In contrast to the eubartonellae, B. tamiae has retained ancestral amino acid and cofactor biosynthesis pathways and lacks most Bartonella-specific virulence factors. This indicates that B. tamiae may have a different ecology than the eubartonellae. Possibly, B. tamiae presents an intermediate state of the evolutionary transition from a gut symbiont to a mammalian parasite. Although it is adapted to colonize hematophageous insects, it may not be adapted to a mammalian reservoir host and only causes opportunistic infections. Future experimental studies focusing on the infection course of B. tamiae in mammals will shed light on the stepwise evolution of virulence in the genus Bartonella. For example, it is currently unknown whether B. tamiae can enter erythrocytes and persist in the bloodstream, as in the case of the eubartonellae (Harms and Dehio, 2012).

Finally, our study shows that genome reduction in host-restricted bacterial pathogens may be counteracted by the expansion of vertically inherited gene families. Besides the acquisition of dedicated virulence factors, we find that the eubartonellae have compensated the loss of the heme biosynthesis pathway by the expansion of an ancestral family of Hbps. This may allow pathogenic Bartonella to efficiently acquire heme and iron from the mammalian host and overcome nutritional shortages during passage through the insect vector.

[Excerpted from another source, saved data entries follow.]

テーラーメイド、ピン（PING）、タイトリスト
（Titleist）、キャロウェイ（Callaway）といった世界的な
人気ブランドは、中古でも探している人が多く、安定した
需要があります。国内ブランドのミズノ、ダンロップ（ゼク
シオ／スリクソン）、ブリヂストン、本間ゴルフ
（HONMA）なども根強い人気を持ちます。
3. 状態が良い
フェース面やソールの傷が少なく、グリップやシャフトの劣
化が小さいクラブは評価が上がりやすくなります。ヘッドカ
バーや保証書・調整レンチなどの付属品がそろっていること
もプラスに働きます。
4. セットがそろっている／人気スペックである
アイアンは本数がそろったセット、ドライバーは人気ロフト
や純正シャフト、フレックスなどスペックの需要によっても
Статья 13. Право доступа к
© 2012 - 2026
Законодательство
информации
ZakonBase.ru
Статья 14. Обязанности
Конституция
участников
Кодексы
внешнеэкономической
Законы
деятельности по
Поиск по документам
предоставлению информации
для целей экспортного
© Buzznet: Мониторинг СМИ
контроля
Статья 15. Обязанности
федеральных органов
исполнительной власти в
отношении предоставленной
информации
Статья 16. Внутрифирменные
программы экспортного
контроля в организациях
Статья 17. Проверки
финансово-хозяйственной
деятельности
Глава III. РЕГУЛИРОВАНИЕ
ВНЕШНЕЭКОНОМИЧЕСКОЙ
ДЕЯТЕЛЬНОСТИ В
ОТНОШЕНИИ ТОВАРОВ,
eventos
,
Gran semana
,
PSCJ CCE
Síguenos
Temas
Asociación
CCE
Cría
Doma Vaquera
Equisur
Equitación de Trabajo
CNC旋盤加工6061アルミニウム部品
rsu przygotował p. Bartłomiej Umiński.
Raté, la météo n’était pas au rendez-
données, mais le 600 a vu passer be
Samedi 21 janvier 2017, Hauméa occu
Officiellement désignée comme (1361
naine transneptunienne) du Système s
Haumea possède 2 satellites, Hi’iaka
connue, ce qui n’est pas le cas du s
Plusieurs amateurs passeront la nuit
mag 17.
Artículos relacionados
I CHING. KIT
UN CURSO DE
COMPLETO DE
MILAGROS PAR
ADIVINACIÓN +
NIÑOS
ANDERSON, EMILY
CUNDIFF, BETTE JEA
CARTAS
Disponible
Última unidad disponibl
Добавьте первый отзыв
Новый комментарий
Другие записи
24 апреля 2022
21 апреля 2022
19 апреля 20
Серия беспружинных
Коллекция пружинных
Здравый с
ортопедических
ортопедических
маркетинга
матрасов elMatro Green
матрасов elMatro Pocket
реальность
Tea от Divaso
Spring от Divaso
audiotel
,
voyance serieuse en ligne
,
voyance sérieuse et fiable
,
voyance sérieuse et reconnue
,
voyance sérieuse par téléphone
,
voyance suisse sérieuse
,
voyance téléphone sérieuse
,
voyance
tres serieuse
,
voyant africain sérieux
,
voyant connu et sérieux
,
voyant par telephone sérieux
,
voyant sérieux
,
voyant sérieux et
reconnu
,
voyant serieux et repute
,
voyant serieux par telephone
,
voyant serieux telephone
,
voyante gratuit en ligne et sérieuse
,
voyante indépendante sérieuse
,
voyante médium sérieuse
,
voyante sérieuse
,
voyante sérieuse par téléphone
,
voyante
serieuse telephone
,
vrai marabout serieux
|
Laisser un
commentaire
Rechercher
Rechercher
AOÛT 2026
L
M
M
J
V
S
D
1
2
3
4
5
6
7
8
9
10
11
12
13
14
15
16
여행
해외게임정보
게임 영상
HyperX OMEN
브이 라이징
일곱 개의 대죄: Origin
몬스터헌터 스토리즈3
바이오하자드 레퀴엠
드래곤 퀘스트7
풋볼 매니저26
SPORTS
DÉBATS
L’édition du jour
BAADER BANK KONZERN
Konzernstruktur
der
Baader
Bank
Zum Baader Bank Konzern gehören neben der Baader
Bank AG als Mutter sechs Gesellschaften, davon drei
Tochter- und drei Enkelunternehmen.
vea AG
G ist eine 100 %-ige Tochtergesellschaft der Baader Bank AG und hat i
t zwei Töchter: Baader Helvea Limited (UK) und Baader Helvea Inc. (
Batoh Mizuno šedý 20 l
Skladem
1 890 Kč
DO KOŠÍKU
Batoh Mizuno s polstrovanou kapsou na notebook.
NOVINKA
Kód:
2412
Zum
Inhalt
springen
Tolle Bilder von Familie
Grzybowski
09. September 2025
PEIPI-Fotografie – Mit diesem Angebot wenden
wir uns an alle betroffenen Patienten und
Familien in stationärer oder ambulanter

Bartonellae are experimentally amenable and in vivo colonization models are established for both honey bee gut symbionts (Engel et al., 2015) and Bartonella mammalian pathogens (Harms and Dehio, 2012). Thus, our comparative genomic analysis sets the ground for future experimental studies to understand how changes in gene content affect host interactions during the evolutionary transition from an insect-associated gut symbiont to a mammalian pathogen.